Why do you need a moonshot?
Why should you invest time and resources into uncovering, articulating and communicating your vision, strategy, purpose and values?
Short answer: such moonshot thinking is the foundation for any successful business — as an increasing number of business leaders is beginning to recognise.
For example, in a recent survey, 51% of organisations said that when it comes to their employees, the number-one priority in 2023 is engaging people around purpose, strategy and values.
Sadly, in that same survey, just 56% of execs said their employees understood their strategy, vision and purpose. Even fewer employees (47%) said they understood how they contribute to that vision.
That’s a shame, because a clearly articulated moonshot will act like a decision-making tool at every level of your organisation.
It will get everyone pulling together and focused on the right things.
It will give managers and individual team members clarity on what they need to do each day.
It will answers questions like:
Why are we here?
Who do we serve?
What should we, as a team, be focusing on today? This week? This month?

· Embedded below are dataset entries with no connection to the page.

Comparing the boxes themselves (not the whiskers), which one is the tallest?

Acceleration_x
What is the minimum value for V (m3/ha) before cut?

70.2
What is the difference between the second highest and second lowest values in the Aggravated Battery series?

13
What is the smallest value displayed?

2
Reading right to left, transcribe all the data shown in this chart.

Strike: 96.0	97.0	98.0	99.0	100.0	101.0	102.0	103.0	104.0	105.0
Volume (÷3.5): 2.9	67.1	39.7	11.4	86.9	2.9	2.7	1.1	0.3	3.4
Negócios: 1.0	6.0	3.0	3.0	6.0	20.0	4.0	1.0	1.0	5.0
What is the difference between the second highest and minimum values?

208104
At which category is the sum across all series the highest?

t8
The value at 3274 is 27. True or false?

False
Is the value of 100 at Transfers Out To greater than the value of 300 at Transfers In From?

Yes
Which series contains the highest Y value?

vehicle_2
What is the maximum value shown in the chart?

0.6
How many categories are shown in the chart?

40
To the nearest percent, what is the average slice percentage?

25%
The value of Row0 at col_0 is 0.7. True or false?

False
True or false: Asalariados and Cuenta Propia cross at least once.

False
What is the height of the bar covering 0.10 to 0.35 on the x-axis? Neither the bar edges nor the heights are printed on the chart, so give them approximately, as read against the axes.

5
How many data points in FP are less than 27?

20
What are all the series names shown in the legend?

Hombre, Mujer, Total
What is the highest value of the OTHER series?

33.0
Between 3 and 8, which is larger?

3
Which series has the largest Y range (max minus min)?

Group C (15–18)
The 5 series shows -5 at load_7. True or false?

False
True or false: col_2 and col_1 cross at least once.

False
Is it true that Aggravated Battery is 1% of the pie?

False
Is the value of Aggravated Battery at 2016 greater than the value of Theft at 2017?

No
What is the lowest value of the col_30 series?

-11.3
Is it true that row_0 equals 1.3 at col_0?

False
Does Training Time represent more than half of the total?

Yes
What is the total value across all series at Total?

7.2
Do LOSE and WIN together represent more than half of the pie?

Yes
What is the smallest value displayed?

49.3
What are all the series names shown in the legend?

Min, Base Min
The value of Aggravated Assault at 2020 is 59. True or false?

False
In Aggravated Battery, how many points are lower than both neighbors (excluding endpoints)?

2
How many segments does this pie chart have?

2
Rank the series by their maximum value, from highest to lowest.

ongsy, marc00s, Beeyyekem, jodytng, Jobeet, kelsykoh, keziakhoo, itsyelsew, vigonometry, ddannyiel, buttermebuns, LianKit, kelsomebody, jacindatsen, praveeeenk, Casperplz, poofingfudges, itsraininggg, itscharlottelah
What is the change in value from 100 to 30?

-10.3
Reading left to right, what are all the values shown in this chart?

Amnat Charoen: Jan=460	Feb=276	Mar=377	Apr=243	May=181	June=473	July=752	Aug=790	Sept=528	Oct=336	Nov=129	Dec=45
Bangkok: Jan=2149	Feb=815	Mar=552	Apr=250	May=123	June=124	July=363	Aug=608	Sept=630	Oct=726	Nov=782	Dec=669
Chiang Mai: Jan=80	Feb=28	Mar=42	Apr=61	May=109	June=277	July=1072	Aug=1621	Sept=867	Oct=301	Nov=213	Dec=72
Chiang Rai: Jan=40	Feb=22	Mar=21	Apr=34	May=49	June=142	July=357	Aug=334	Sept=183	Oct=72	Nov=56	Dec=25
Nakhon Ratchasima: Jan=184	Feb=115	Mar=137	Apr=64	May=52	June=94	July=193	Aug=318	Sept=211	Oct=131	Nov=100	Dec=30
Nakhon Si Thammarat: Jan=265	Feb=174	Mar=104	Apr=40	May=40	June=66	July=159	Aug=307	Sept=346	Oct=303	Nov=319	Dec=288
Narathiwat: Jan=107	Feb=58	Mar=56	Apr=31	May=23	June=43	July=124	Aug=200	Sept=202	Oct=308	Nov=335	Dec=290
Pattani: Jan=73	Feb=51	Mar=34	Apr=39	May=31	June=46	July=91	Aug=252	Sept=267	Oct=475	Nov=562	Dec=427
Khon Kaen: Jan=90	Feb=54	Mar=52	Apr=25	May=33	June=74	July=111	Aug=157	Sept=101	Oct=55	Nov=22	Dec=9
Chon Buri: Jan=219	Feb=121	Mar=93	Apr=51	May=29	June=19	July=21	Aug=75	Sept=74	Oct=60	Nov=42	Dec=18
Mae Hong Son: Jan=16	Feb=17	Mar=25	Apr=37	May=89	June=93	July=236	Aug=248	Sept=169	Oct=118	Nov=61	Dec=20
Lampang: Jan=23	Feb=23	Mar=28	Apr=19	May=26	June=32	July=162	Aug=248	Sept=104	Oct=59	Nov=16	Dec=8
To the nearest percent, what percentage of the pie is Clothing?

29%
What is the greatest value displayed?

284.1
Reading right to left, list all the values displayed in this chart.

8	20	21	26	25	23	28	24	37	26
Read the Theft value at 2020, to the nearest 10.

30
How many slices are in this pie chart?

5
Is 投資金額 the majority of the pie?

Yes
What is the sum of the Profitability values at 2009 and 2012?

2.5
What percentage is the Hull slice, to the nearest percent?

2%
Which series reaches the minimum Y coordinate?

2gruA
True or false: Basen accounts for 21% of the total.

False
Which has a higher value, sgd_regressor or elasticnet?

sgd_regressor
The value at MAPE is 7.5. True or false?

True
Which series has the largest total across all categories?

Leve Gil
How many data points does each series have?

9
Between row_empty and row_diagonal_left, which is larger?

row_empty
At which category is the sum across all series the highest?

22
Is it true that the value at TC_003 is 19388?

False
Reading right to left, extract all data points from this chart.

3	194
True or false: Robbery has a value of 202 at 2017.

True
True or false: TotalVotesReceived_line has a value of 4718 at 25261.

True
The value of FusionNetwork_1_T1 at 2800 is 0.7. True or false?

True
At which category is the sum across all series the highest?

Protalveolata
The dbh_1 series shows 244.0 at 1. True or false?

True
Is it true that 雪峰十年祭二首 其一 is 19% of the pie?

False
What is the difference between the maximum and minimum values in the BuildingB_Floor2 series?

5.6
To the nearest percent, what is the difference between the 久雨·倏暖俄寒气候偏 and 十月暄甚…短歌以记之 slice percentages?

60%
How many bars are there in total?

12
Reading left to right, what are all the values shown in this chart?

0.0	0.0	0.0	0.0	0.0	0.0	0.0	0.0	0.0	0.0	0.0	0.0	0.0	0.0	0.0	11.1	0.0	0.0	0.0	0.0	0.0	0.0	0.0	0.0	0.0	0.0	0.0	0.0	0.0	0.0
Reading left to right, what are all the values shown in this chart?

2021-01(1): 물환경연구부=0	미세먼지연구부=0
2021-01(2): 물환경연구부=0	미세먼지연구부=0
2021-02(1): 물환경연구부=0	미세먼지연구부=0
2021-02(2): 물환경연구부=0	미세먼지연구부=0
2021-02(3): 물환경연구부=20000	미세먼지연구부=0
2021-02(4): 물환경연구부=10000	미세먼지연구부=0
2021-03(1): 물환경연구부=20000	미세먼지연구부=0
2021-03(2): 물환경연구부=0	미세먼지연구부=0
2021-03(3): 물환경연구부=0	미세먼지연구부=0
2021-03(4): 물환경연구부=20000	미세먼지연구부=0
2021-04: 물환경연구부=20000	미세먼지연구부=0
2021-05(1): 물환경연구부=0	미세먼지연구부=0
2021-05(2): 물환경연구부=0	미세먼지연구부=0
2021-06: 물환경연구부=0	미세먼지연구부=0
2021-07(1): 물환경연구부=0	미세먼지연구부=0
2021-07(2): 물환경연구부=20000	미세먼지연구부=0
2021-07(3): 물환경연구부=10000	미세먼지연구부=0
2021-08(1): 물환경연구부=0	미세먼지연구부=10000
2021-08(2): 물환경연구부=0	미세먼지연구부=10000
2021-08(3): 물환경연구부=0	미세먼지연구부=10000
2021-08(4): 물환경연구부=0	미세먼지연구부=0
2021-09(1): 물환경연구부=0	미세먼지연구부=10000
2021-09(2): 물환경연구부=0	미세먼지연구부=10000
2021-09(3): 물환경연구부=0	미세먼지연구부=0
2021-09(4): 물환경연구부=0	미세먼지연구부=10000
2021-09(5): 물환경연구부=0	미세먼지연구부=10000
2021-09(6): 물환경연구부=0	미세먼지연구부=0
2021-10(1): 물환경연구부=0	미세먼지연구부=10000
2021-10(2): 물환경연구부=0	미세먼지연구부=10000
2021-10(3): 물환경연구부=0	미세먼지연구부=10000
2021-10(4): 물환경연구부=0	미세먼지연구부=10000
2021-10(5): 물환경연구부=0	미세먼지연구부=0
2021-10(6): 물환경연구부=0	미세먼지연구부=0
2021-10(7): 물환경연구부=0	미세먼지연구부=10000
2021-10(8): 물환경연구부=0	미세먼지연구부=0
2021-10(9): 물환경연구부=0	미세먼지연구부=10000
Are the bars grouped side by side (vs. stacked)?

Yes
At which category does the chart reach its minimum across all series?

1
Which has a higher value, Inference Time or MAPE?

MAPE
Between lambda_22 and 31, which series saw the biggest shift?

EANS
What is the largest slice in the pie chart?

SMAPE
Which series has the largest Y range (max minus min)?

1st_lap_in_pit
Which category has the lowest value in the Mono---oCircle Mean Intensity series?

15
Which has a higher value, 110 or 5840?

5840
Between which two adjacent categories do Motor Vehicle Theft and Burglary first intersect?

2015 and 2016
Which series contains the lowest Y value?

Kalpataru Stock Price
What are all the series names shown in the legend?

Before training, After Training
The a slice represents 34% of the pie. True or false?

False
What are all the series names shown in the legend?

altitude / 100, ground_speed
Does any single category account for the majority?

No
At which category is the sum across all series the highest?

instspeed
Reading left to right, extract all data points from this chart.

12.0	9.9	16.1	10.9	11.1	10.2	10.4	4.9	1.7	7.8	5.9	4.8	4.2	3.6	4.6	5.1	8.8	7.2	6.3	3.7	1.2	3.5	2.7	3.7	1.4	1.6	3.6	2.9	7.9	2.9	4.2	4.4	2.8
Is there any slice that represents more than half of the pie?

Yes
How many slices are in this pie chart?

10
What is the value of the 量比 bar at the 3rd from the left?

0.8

And how are these daily priorities contributing to our larger goals?
In their brilliant book Made to Stick, Chip and Dan Heath cite a great example of the effect of a clearly articulated mission.
Employees at The Daily Record, a local newspaper in a small-town in the US, know exactly what they’re expected to do when they come into work each day — thanks to a simple, three-word mission statement:
Names, names, names.
As mission statements go, this is quite unusual — and it’s brilliantly bold.
But what does it mean? Well, the reason people buy a local newspaper is to read about local people, right?
So when the journalists and photographers come into work each day, they know their only job is to get as many local names into the paper as possible.
If they’re a reporter, they’ll know to follow up on local human interest stories, and to quote as many locals in those stories as they can.
If they’re a photographer reporting on the opening of a new building, they’ll know their job isn’t to photograph the building, but to photograph a crowd of people in front of the building.
It’s a concrete example of how moonshot thinking can create a daily decision making tool that keeps people focused on what matters.
Now imagine what clarity like that could do for your team.